魚菜王国いわて

グリーンピースは鯨の味方

今日は、6月15日付「新潟日報」で、反捕鯨団体グリーンピース・ハニッチ氏に対するインタビューを取り上げていたので、これについて、少し反論したいと思います。
各新聞には、ベルリンで開催される国際捕鯨委員会(IWC)の年次総会のことが書かれていると思うので、参照してくれれば幸いです。

◆ベルリン総会での注目点は。
「IWC内に鯨の保全委員会の設置を目指す決議案が提案される。可決されれば『開発から保全へ』という環境保護の流れが加速される。また、ホエール・ウォッチングを営む関係者が今回初めてオブザーバー参加する。鯨を『獲る』のではなく『見る』ことが大きな経済効果をもたらすことをアピールしたい』
◆保全委員会が必要な理由は。
「大型魚種の資源量が過去50年間で90%近く減ったとの研究結果が発表されるなど、世界の海洋環境は危機に瀕している」
◆鯨の資源増が漁業に悪影響を及ぼすとの日本政府の指摘については。
「非科学的で、ばかげた議論だ。鯨は生態系の重要な一部。魚類資源保護のためには、生態系全体を守らなければならない」
(6月15日付「新潟日報」)

この3つの問答に関して反論します。

一つ目は、ホエール・ウォッチングについてです。
鯨にとって人間に近づかれて見られるという行為がどのようなものなのか。
特にアメリカでは、アニマル・ライツという動物にまで人権を主張する団体もあるほどです。
アニマル・ライツ派の視点で見れば、鯨だってそっとしておいてほしい、という考えが出てくるはず。
鯨が人間に観察されて、鯨に何ら利益はない。
ゆえ、アニマル・ライツ派は「ホエール・ウォッチングもやめろ!」というべきです。
そう言わないのは、何か背後に策略があるからか、あるいは、単純なバカか、どちらかだと私は思いますけど。
しかも捕鯨と同じくして、ホエール・ウォッチングには燃料を使いますから、環境にやさしいかどうか、グリーンピースはよく考えるべきです。

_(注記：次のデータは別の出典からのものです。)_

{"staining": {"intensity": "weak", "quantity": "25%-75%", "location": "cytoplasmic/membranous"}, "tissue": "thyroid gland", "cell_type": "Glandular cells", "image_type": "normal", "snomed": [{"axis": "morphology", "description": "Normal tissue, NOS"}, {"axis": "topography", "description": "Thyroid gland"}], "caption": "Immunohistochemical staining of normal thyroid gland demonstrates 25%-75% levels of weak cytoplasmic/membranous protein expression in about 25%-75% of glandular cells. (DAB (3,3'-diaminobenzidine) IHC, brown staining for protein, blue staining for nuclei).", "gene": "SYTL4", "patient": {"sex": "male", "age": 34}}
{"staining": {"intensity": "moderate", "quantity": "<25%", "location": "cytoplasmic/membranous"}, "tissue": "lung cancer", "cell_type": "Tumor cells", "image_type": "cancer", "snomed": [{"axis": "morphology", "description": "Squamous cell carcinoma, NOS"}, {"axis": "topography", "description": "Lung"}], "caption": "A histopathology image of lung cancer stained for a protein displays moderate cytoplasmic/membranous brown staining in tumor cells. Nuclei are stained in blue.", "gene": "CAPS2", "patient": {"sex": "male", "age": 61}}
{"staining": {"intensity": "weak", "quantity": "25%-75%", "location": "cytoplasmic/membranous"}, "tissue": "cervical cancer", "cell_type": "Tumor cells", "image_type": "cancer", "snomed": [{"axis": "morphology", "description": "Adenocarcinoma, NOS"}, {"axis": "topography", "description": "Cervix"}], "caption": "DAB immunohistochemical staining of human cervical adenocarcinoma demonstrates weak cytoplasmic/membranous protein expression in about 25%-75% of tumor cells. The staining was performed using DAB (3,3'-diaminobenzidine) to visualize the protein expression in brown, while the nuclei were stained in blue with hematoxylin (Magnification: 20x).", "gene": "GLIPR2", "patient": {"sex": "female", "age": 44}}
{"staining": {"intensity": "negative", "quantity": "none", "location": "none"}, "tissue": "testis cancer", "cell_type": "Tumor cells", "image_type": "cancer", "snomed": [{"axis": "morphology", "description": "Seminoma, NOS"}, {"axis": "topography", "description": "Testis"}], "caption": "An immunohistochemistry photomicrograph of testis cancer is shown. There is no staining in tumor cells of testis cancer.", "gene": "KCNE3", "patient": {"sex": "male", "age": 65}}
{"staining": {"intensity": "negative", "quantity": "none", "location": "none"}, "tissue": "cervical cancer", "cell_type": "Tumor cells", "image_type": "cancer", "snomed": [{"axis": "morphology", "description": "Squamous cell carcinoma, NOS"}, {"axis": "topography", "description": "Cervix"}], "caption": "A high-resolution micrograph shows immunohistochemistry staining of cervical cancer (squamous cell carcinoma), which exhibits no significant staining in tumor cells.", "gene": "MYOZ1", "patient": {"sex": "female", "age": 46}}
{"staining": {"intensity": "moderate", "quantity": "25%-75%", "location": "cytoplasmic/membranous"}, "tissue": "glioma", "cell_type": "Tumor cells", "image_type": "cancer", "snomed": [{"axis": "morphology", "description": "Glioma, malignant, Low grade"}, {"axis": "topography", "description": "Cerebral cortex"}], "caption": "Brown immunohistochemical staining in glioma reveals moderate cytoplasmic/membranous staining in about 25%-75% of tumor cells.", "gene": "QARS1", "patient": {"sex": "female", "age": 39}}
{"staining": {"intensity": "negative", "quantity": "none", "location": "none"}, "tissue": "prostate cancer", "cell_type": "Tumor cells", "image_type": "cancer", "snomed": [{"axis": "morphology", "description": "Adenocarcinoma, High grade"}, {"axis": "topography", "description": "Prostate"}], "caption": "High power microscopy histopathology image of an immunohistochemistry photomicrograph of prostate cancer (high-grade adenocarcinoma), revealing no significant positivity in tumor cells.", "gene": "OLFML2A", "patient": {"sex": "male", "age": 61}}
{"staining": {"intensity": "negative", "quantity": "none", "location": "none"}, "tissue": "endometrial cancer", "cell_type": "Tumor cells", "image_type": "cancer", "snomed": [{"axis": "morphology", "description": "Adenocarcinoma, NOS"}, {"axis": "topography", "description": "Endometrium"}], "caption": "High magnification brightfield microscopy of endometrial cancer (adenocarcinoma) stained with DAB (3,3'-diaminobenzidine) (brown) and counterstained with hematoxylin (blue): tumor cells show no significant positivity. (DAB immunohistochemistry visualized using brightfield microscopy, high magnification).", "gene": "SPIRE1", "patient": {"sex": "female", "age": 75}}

二つ目はデータの持ち出し方があまりに古いということ。
50年も前と比較するなら、そりゃどんなものだって、減ってますよ。
増えているのは人口とカネの流通量と廃棄物だけ。
過去10年とか5年とかを見て、ハナシをしてください。

しかも3つ目との関連で、魚類資源が減っていることを無視して、鯨だけが減っていることのみを主張することは、全体的な視点を欠いています。
大きな視点で見るならば、人口が増えていて、先進国の贅沢病が増えていて、それを補うには漁獲高増しかない、あるいは農産物の生産増しかない。
人間も生態系の一部であるから、生態系全体のバランスを考えるならば、鯨の減少よりも人口増大のほうが100倍も深刻な問題です。
鯨はご存知の通り大食漢で、ものすごい量の魚類を食べています。
海の生態系では、人間の次に上位にくる動物であり、人間と競合するのは避けられません。
それゆえ、日本政府の主張は悪いものでもなく、決して非科学的なものではない。
で、鯨は生態系で重要な一部としていますが、生態系のバランスを考えるならば、魚類資源の減少している現在、鯨の増えすぎはいいことではない。
しかも、そのデータ比較で、50年も前のものを持ち出すなら、50年前の魚類資源も比較して論議すべきものです。
絶滅させず、増やさず。
これが生態系のバランスをとるうえで、重要なことだと私は思います。

過去の長い地球上の歴史で、体の大きい恐竜が絶滅しています。
自然の生態系は厳しいもので、人間の自然破壊行動も「長い歴史の自然界のできごと」と捉えるならば、結局、「人間」対「鯨」の食糧獲得競争で、鯨は負け、絶滅する流れではないか、と私は思います(非常に冷酷な見方になりますが)。